_What to produce_
Produce word for word the lines of the data below running from the one that has "8: (233, 255, 0.57)" to the one that has "45: (179, 160, 0.80)", inclusive, and no others.

· · · ·

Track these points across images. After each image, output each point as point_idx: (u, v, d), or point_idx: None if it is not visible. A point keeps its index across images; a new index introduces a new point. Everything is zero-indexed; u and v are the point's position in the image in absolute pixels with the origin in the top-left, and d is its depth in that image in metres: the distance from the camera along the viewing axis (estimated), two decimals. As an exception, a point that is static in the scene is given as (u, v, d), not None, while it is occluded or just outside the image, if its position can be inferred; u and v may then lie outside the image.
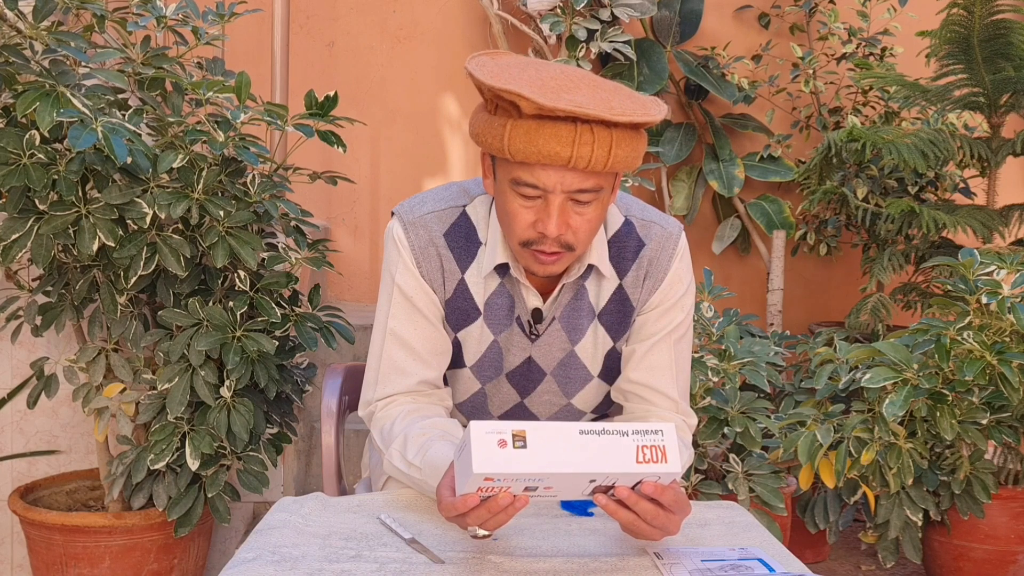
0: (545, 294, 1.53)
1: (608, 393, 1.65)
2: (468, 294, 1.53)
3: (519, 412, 1.64)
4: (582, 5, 3.50)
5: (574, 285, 1.54)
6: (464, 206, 1.54)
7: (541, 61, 1.47)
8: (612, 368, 1.60)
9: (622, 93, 1.36)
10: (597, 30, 3.57)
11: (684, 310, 1.57)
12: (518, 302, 1.54)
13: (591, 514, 1.42)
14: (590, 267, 1.52)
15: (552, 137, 1.29)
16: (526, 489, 1.16)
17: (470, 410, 1.66)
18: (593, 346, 1.57)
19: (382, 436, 1.50)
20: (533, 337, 1.56)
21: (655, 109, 1.34)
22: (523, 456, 1.12)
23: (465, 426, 1.69)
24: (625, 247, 1.54)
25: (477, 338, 1.55)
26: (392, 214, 1.56)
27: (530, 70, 1.34)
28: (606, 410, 1.70)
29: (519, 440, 1.13)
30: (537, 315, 1.54)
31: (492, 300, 1.53)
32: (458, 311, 1.54)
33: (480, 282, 1.53)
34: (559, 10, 3.58)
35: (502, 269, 1.52)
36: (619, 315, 1.56)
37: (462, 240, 1.52)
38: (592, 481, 1.18)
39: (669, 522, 1.23)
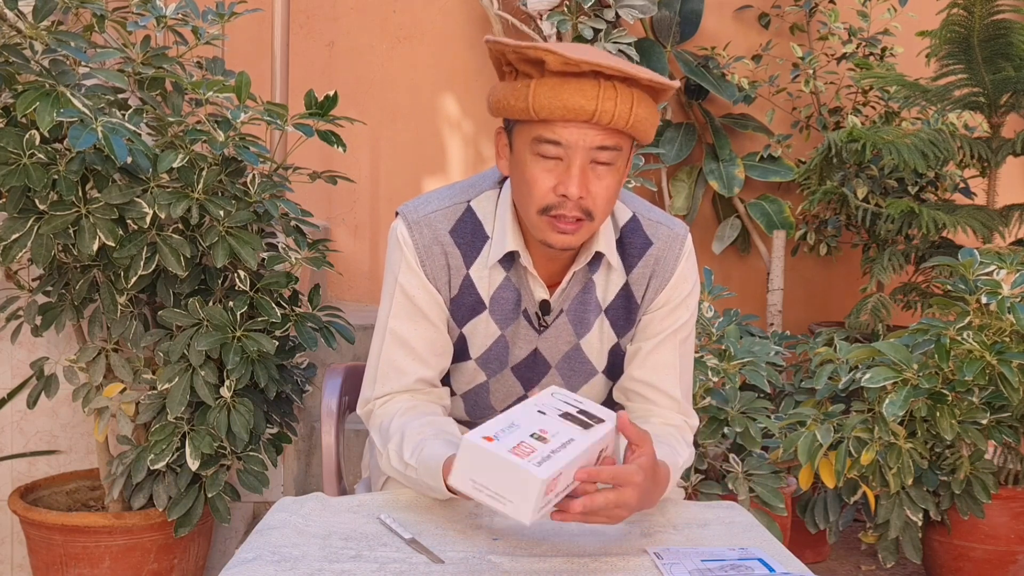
0: (552, 287, 1.54)
1: (610, 392, 1.66)
2: (473, 289, 1.53)
3: None
4: (588, 5, 3.51)
5: (583, 278, 1.54)
6: (469, 201, 1.54)
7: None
8: (616, 365, 1.61)
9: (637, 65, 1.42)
10: (602, 30, 3.58)
11: (689, 309, 1.58)
12: (525, 295, 1.54)
13: None
14: (598, 257, 1.53)
15: (577, 91, 1.33)
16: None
17: (472, 401, 1.67)
18: (599, 341, 1.58)
19: (380, 435, 1.51)
20: (541, 329, 1.56)
21: (670, 81, 1.39)
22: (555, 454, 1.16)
23: (465, 420, 1.70)
24: (632, 242, 1.55)
25: (483, 332, 1.56)
26: (396, 214, 1.56)
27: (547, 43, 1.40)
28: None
29: (539, 439, 1.17)
30: (545, 307, 1.54)
31: (497, 294, 1.54)
32: (464, 306, 1.54)
33: (485, 275, 1.53)
34: (565, 8, 3.58)
35: (508, 262, 1.52)
36: (624, 311, 1.56)
37: (468, 236, 1.52)
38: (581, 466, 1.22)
39: (629, 497, 1.25)
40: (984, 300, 2.48)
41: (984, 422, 2.54)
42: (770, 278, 3.84)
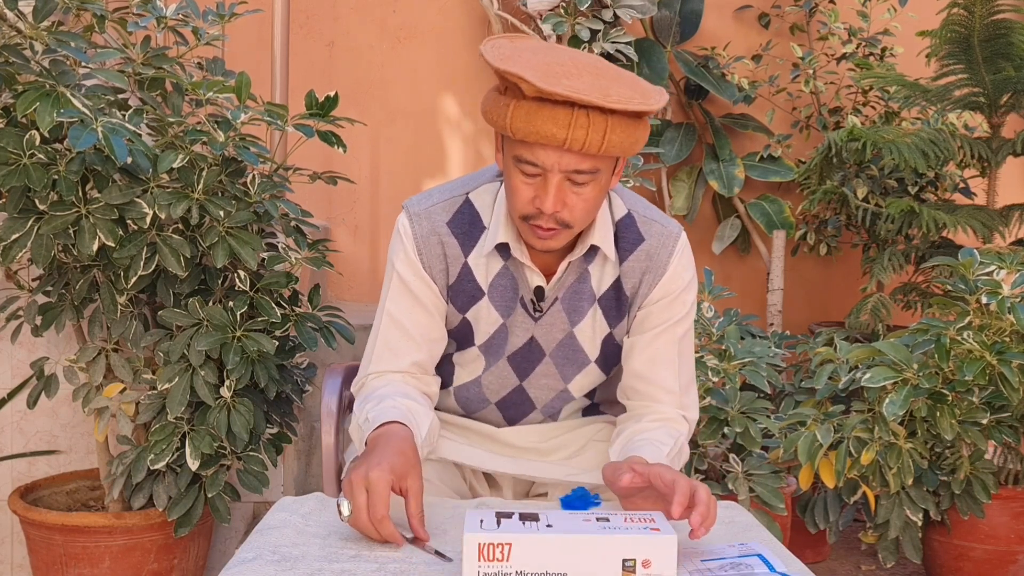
0: (548, 275, 1.57)
1: (599, 385, 1.68)
2: (471, 276, 1.58)
3: (517, 396, 1.67)
4: (585, 6, 3.50)
5: (578, 268, 1.57)
6: (467, 193, 1.59)
7: (556, 46, 1.53)
8: (609, 355, 1.63)
9: (624, 81, 1.39)
10: (599, 30, 3.58)
11: (686, 306, 1.61)
12: (521, 283, 1.58)
13: (597, 503, 1.44)
14: (594, 248, 1.55)
15: (549, 119, 1.34)
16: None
17: (465, 398, 1.69)
18: (592, 330, 1.61)
19: (360, 401, 1.54)
20: (536, 315, 1.59)
21: (655, 98, 1.38)
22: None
23: (459, 414, 1.71)
24: (625, 237, 1.58)
25: (486, 319, 1.60)
26: (403, 207, 1.61)
27: (540, 54, 1.39)
28: (595, 398, 1.74)
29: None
30: (539, 293, 1.57)
31: (496, 282, 1.58)
32: (463, 293, 1.58)
33: (483, 263, 1.57)
34: (562, 10, 3.58)
35: (504, 252, 1.56)
36: (615, 301, 1.59)
37: (466, 226, 1.57)
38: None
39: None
40: (984, 300, 2.48)
41: (984, 422, 2.54)
42: (770, 278, 3.84)
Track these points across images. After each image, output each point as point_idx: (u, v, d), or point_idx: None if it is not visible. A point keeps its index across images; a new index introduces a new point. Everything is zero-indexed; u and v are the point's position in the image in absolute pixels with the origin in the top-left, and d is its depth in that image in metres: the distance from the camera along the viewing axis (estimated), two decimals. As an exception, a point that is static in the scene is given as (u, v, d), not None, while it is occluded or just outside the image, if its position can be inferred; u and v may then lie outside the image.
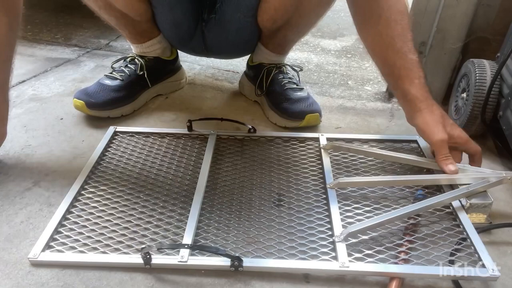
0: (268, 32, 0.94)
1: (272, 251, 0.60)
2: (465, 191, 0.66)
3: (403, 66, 0.73)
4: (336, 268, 0.57)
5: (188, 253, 0.58)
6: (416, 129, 0.75)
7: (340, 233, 0.61)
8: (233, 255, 0.57)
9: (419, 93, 0.72)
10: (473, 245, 0.59)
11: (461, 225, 0.63)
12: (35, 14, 1.65)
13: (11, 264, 0.59)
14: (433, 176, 0.72)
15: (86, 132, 0.90)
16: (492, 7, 0.94)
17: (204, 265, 0.58)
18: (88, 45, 1.40)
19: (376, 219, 0.63)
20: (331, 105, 1.05)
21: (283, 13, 0.86)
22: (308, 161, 0.81)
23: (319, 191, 0.72)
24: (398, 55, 0.73)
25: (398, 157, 0.77)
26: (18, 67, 1.21)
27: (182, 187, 0.73)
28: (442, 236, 0.62)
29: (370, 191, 0.72)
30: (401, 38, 0.73)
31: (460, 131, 0.72)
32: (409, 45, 0.73)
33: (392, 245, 0.61)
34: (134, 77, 0.98)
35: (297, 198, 0.71)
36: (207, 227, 0.64)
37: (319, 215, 0.67)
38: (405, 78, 0.73)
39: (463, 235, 0.62)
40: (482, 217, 0.66)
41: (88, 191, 0.71)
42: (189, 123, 0.87)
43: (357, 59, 1.40)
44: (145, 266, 0.57)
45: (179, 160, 0.80)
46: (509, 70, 0.80)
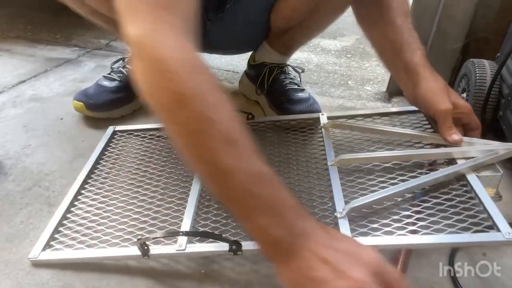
0: (278, 31, 0.93)
1: None
2: (473, 163, 0.61)
3: (405, 41, 0.71)
4: None
5: (186, 241, 0.57)
6: (418, 99, 0.70)
7: (342, 208, 0.58)
8: (231, 239, 0.55)
9: (422, 62, 0.69)
10: (486, 210, 0.54)
11: (473, 192, 0.58)
12: (35, 14, 1.65)
13: (11, 264, 0.59)
14: (439, 150, 0.67)
15: (86, 132, 0.90)
16: (492, 7, 0.94)
17: (203, 251, 0.56)
18: (88, 45, 1.40)
19: (380, 193, 0.59)
20: (331, 105, 1.05)
21: (299, 14, 0.85)
22: (309, 141, 0.79)
23: (321, 169, 0.71)
24: (399, 31, 0.71)
25: (402, 133, 0.73)
26: (18, 67, 1.21)
27: (180, 179, 0.72)
28: (453, 204, 0.58)
29: (375, 165, 0.69)
30: (402, 17, 0.72)
31: (464, 101, 0.69)
32: (409, 24, 0.72)
33: (398, 216, 0.57)
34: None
35: (298, 178, 0.70)
36: (206, 215, 0.63)
37: (321, 193, 0.65)
38: (406, 50, 0.70)
39: (475, 200, 0.57)
40: (492, 191, 0.61)
41: (88, 190, 0.71)
42: None
43: (357, 59, 1.40)
44: (144, 257, 0.56)
45: (178, 153, 0.80)
46: (509, 70, 0.80)
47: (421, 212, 0.57)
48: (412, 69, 0.70)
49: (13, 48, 1.35)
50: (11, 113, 0.97)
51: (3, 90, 1.08)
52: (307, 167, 0.73)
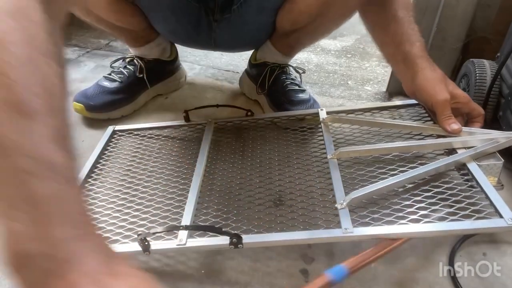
0: (283, 33, 0.92)
1: (273, 226, 0.58)
2: (473, 152, 0.61)
3: (405, 32, 0.71)
4: (339, 234, 0.53)
5: (187, 235, 0.56)
6: (416, 90, 0.70)
7: (342, 200, 0.58)
8: (232, 232, 0.54)
9: (420, 53, 0.70)
10: (488, 197, 0.54)
11: (474, 180, 0.58)
12: (35, 14, 1.65)
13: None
14: (439, 140, 0.67)
15: (86, 132, 0.90)
16: (492, 7, 0.94)
17: (203, 245, 0.56)
18: (88, 45, 1.40)
19: (380, 183, 0.59)
20: (331, 105, 1.05)
21: (307, 17, 0.84)
22: (309, 136, 0.79)
23: (321, 163, 0.71)
24: (400, 23, 0.71)
25: (401, 125, 0.73)
26: (18, 67, 1.21)
27: (180, 176, 0.73)
28: (454, 192, 0.58)
29: (375, 157, 0.69)
30: (403, 10, 0.72)
31: (462, 91, 0.69)
32: (411, 17, 0.72)
33: (399, 206, 0.57)
34: (133, 79, 0.98)
35: (299, 172, 0.70)
36: (206, 210, 0.64)
37: (321, 185, 0.65)
38: (406, 42, 0.71)
39: (477, 188, 0.57)
40: (493, 180, 0.61)
41: (88, 188, 0.71)
42: (185, 113, 0.87)
43: (357, 59, 1.40)
44: (144, 253, 0.56)
45: (177, 150, 0.80)
46: (509, 70, 0.80)
47: (423, 202, 0.57)
48: (411, 60, 0.70)
49: (13, 48, 1.35)
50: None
51: (3, 90, 1.08)
52: (307, 161, 0.73)
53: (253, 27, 0.91)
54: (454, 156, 0.62)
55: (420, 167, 0.62)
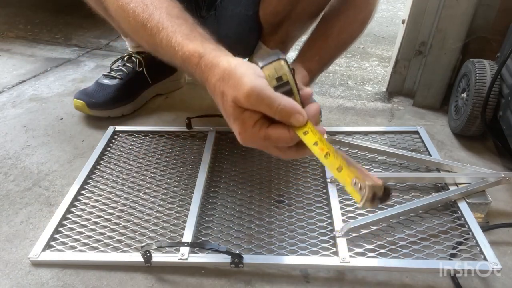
0: (270, 28, 0.93)
1: (273, 247, 0.60)
2: (464, 190, 0.67)
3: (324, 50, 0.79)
4: (336, 263, 0.57)
5: (189, 250, 0.58)
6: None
7: (340, 228, 0.61)
8: (234, 252, 0.57)
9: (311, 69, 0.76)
10: (475, 239, 0.60)
11: (463, 219, 0.64)
12: (35, 14, 1.65)
13: (11, 264, 0.59)
14: (433, 174, 0.72)
15: (86, 132, 0.90)
16: (492, 7, 0.94)
17: (205, 262, 0.58)
18: (88, 45, 1.40)
19: (377, 214, 0.63)
20: (331, 105, 1.05)
21: (285, 4, 0.86)
22: (308, 157, 0.80)
23: (320, 186, 0.72)
24: (327, 43, 0.78)
25: (399, 154, 0.77)
26: (18, 67, 1.21)
27: (181, 186, 0.73)
28: (444, 230, 0.63)
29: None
30: (343, 36, 0.79)
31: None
32: (341, 46, 0.81)
33: (393, 239, 0.61)
34: (133, 75, 0.98)
35: (297, 193, 0.71)
36: (207, 224, 0.65)
37: (319, 210, 0.67)
38: (314, 56, 0.78)
39: (465, 228, 0.63)
40: (479, 217, 0.66)
41: (88, 190, 0.71)
42: (187, 120, 0.87)
43: (357, 59, 1.40)
44: (146, 264, 0.57)
45: (178, 158, 0.80)
46: (509, 70, 0.80)
47: (415, 236, 0.62)
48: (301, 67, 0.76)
49: (13, 48, 1.35)
50: (11, 113, 0.97)
51: (3, 90, 1.08)
52: (306, 182, 0.74)
53: (235, 22, 0.92)
54: (447, 192, 0.68)
55: (415, 200, 0.67)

· · · ·

_Response to the task_
8: (233, 255, 0.57)
9: (419, 93, 0.72)
10: (473, 245, 0.59)
11: (461, 225, 0.63)
12: (35, 14, 1.65)
13: (11, 264, 0.59)
14: (433, 176, 0.72)
15: (86, 132, 0.90)
16: (492, 7, 0.94)
17: (204, 265, 0.58)
18: (88, 45, 1.40)
19: (376, 219, 0.63)
20: (331, 105, 1.05)
21: (283, 13, 0.86)
22: (308, 161, 0.81)
23: (319, 191, 0.72)
24: (398, 55, 0.73)
25: (398, 157, 0.77)
26: (18, 67, 1.21)
27: (182, 187, 0.73)
28: (442, 236, 0.62)
29: (370, 191, 0.72)
30: (401, 38, 0.73)
31: (460, 131, 0.72)
32: (409, 45, 0.73)
33: (392, 245, 0.61)
34: (134, 77, 0.98)
35: (297, 198, 0.71)
36: (207, 227, 0.64)
37: (319, 215, 0.67)
38: (405, 78, 0.73)
39: (463, 235, 0.62)
40: (482, 217, 0.66)
41: (88, 191, 0.71)
42: (189, 123, 0.87)
43: (357, 59, 1.40)
44: (145, 266, 0.57)
45: (179, 160, 0.80)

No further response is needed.